Autor: Richard Lingua.
A lo largo de estos últimos casi doce años que lleva mi profunda amistad con mis amigos peruanos, ese grupo de limeños que irrumpió en mi vida y en la de algunos amigos argentinos para transformarnos mutuamente, como pasa en todas las relaciones honestas. Yendo y viniendo de Perú a Argentina y viceversa, nuestro vínculo fue consolidándose y juntos hemos recorrido muchos kilómetros aquí, allá y en otros lugares del globo.
Y muchos de nuestros veranos comenzaron a llamarse Pulpos, una hermosa playa con forma de bahía abierta y situada al pie de unos riscos, que se ubica al sur de Lima, a menos de una hora de auto, en el distrito de Punta Hermosa.
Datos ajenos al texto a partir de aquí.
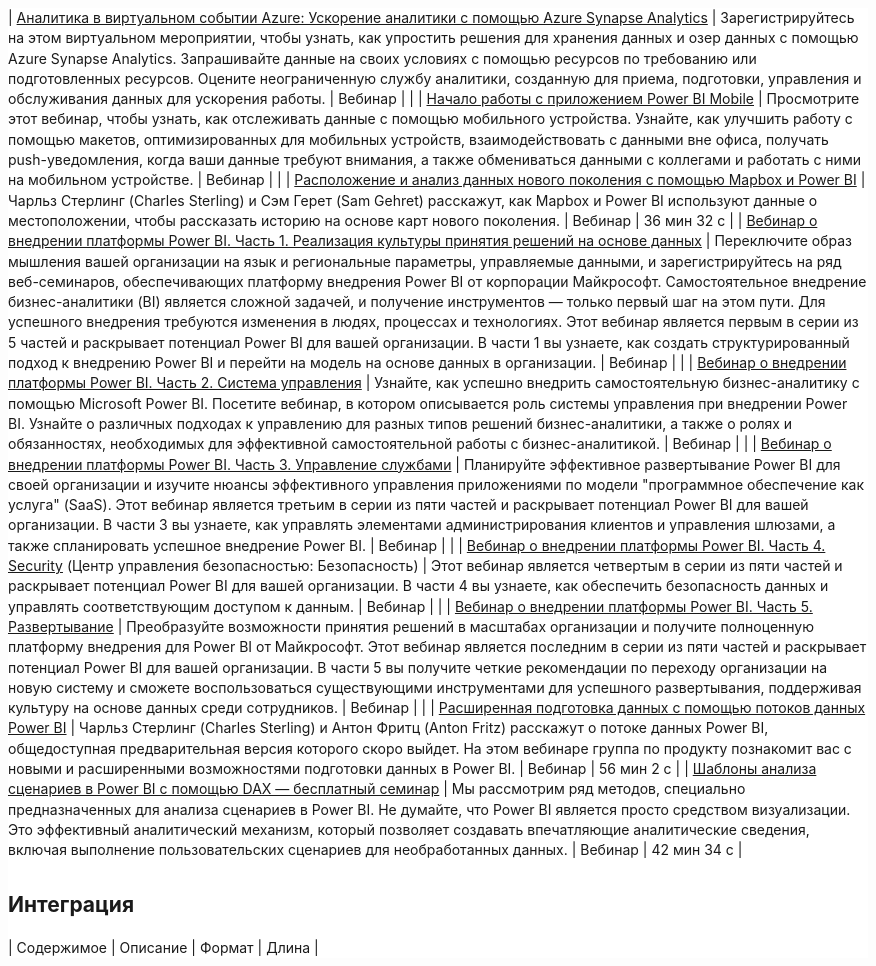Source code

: | [Аналитика в виртуальном событии Azure: Ускорение аналитики с помощью Azure Synapse Analytics](https://info.microsoft.com/Analytics-in-Azure-virtual-event-Accelerate-Time-to-Insight-with-Azure-Synapse-Analytics-On-Demand-Registration.html) | Зарегистрируйтесь на этом виртуальном мероприятии, чтобы узнать, как упростить решения для хранения данных и озер данных с помощью Azure Synapse Analytics. Запрашивайте данные на своих условиях с помощью ресурсов по требованию или подготовленных ресурсов. Оцените неограниченную службу аналитики, созданную для приема, подготовки, управления и обслуживания данных для ускорения работы. | Вебинар |             |
| [Начало работы с приложением Power BI Mobile](https://info.microsoft.com/ww-Landing-Getting-Started-with-the-Power-BI-Mobile-App-Video.html)  | Просмотрите этот вебинар, чтобы узнать, как отслеживать данные с помощью мобильного устройства. Узнайте, как улучшить работу с помощью макетов, оптимизированных для мобильных устройств, взаимодействовать с данными вне офиса, получать push-уведомления, когда ваши данные требуют внимания, а также обмениваться данными с коллегами и работать с ними на мобильном устройстве.  | Вебинар |             |
| [Расположение и анализ данных нового поколения с помощью Mapbox и Power BI](https://community.powerbi.com/t5/Webinars-and-Video-Gallery/7-19-18-Webinar-Next-Generation-Location-and-Data-Analysis-using/td-p/465958)    | Чарльз Стерлинг (Charles Sterling) и Сэм Герет (Sam Gehret) расскажут, как Mapbox и Power BI используют данные о местоположении, чтобы рассказать историю на основе карт нового поколения.  | Вебинар | 36 мин 32 с |
| [Вебинар о внедрении платформы Power BI. Часть 1. Реализация культуры принятия решений на основе данных](https://info.microsoft.com/ww-landing-powerbi-adoption-ondemand.html?Is=Website) | Переключите образ мышления вашей организации на язык и региональные параметры, управляемые данными, и зарегистрируйтесь на ряд веб-семинаров, обеспечивающих платформу внедрения Power BI от корпорации Майкрософт. Самостоятельное внедрение бизнес-аналитики (BI) является сложной задачей, и получение инструментов — только первый шаг на этом пути. Для успешного внедрения требуются изменения в людях, процессах и технологиях. Этот вебинар является первым в серии из 5 частей и раскрывает потенциал Power BI для вашей организации. В части 1 вы узнаете, как создать структурированный подход к внедрению Power BI и перейти на модель на основе данных в организации. | Вебинар |             |
| [Вебинар о внедрении платформы Power BI. Часть 2. Система управления](https://info.microsoft.com/ww-ondemand-powerbi-governance.html?Is=Website) | Узнайте, как успешно внедрить самостоятельную бизнес-аналитику с помощью Microsoft Power BI. Посетите вебинар, в котором описывается роль системы управления при внедрении Power BI. Узнайте о различных подходах к управлению для разных типов решений бизнес-аналитики, а также о ролях и обязанностях, необходимых для эффективной самостоятельной работы с бизнес-аналитикой.  | Вебинар |             |
| [Вебинар о внедрении платформы Power BI. Часть 3. Управление службами](https://info.microsoft.com/ww-ondemand-pbi-adoption-framework-part3.html)  | Планируйте эффективное развертывание Power BI для своей организации и изучите нюансы эффективного управления приложениями по модели "программное обеспечение как услуга" (SaaS). Этот вебинар является третьим в серии из пяти частей и раскрывает потенциал Power BI для вашей организации. В части 3 вы узнаете, как управлять элементами администрирования клиентов и управления шлюзами, а также спланировать успешное внедрение Power BI.  | Вебинар |             |
| [Вебинар о внедрении платформы Power BI. Часть 4. Security](https://info.microsoft.com/ww-ondemand-pbi-adoption-framework-part4.html) (Центр управления безопасностью: Безопасность)  | Этот вебинар является четвертым в серии из пяти частей и раскрывает потенциал Power BI для вашей организации. В части 4 вы узнаете, как обеспечить безопасность данных и управлять соответствующим доступом к данным. | Вебинар |             |
| [Вебинар о внедрении платформы Power BI. Часть 5. Развертывание](https://info.microsoft.com/ww-ondemand-powerbi-adoption-part5-rollout.html)  | Преобразуйте возможности принятия решений в масштабах организации и получите полноценную платформу внедрения для Power BI от Майкрософт. Этот вебинар является последним в серии из пяти частей и раскрывает потенциал Power BI для вашей организации. В части 5 вы получите четкие рекомендации по переходу организации на новую систему и сможете воспользоваться существующими инструментами для успешного развертывания, поддерживая культуру на основе данных среди сотрудников.  | Вебинар |             |
| [Расширенная подготовка данных с помощью потоков данных Power BI](https://community.powerbi.com/t5/Webinars-and-Video-Gallery/11-13-18-Webinar-Advanced-data-prep-with-Power-BI-data-flows/td-p/534100)   | Чарльз Стерлинг (Charles Sterling) и Антон Фритц (Anton Fritz) расскажут о потоке данных Power BI, общедоступная предварительная версия которого скоро выйдет. На этом вебинаре группа по продукту познакомит вас с новыми и расширенными возможностями подготовки данных в Power BI.  | Вебинар | 56 мин 2 с  |
| [Шаблоны анализа сценариев в Power BI с помощью DAX — бесплатный семинар](https://community.powerbi.com/t5/Webinars-and-Video-Gallery/Scenario-Analysis-Patterns-in-Power-BI-using-DAX-Free-Training/td-p/238664)    | Мы рассмотрим ряд методов, специально предназначенных для анализа сценариев в Power BI. Не думайте, что Power BI является просто средством визуализации. Это эффективный аналитический механизм, который позволяет создавать впечатляющие аналитические сведения, включая выполнение пользовательских сценариев для необработанных данных.  | Вебинар | 42 мин 34 с |
## <a name="integration"></a>Интеграция<a name="integration"></a>
| Содержимое   | Описание  | Формат   | Длина   |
La casa es de Joaquín, la casa de la playa de Pulpos, o, sencillamente entre nosotros, Pulpos; como si la casa y el verano y la playa que le da nombre fueran todos uno.
Uno de nuestros rituales de verano pasó a ser la casa de la playa. Es decir, Pulpos. La playa es una ancha franja de arena que va a hundirse en las olas rebeldes del Pacífico donde los jóvenes y no tanto hacen un culto al surf. Las vecinas que la escoltan se llaman -la realidad es casi siempre poética- Los Suspiros hacia el norte y El Silencio al sur.
Y allá vamos, montados en una o dos tracks, con nuestras provisiones para el aperitivo y el desayuno, y dejamos a la creatividad de una pequeña cebicheria de ruta, que viene cada día con manjares peruanos: pescados y mariscos recién salidos del océano, las comidas centrales. Después la rutina de ponernos al sol, en alguna de las terrazas, o repartidos en todas, ir y venir por los tres niveles de Pulpos, cuyos colores recuerdan todo el tiempo a Grecia, caminar de a pares filosofando alcoholicamente por la arena, y la ceremonia de los pisco sours cuando el sol, rojo de un rojo imposible, se hunde en el mar. Y nos quedamos unidos y callados.
Pulpos es nuestra casa, nuestro escape, el refugio a las tormentas emocionales y planetarias. Es la casa que la generosidad de Juaco nos regaló para siempre.